The Plaintiff has pleaded for special damages. He gave details of the e same as loss of goodwill of Kshs.90, 000/= , the sum of Kshs.120,000/= worth of electronic goods and Kshs, 10,000/= for compact cassettes. In evidence the Plaintiff produced a bundle of receipts for electronics worth the sum of Kshs.119, 500/= and Kshs.10, 000/= for compact cassettes. The defence disputed the amount; however none of the people who removed the stock from the shop were called as defence witness in support of the denial. I am of the view that the plaintiff has adequately proved this claim and will award him Kshs.119, 500/= being the special damages proved by way of receipts and refund of the goodwill of Kshs 90,000/-
In regard to the claim for loss of business, the Plaintiffs claimed that he made Kshs.1, 000/= a day from the said shop and claimed the total loss at Kshs.767, 000/=. In his evidence he stated that his books of account were taken away by the Defendants when they evicted him, hence he had no documents in support of this claim. I am not convinced that the Plaintiff had no other means to prove this claim if indeed the same is genuine. His bank statements or previous books of account from his auditors would have assisted. Better still, comparables from shops carry on similar business within the general locality of the subject matter would have been used to persuade the court. The Plaintiff in my view failed to place before the court evidence that would enable the court arrive at a decision under this claim.
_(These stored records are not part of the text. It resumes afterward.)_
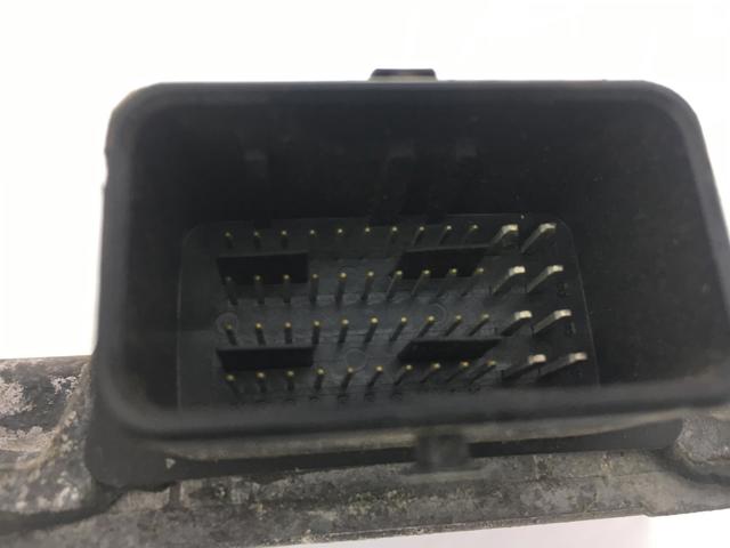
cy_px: 274
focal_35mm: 29
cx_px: 365
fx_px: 612
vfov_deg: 48.2
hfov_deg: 61.7
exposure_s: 1/33
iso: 64
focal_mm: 4.15
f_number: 2.2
In the absence of evidence in support of the said claim, I dismiss this prayer.
From the evidence on record there is a third party in occupation of the shop subject matter since 1999. I am in the circumstances unable to grant an order for the Defendants to put the Plaintiff back into possession.
The upshot of my Judgment is that:-
(a) I grant damages of Kshs.400, 000/= to the Plaintiff for unlawful eviction.
(b) I grant special damages of Kshs.209, 500/= to the stock and refund of goodwill.
(c) I decline to make any award for loss of business.
(d) I also decline to give an order reinstating the plaintiff into possession.
(e) I award costs and interest from the date of filing suit to the Plaintiff.
Dated and delivered at Nairobi this 21st day of October, 2009.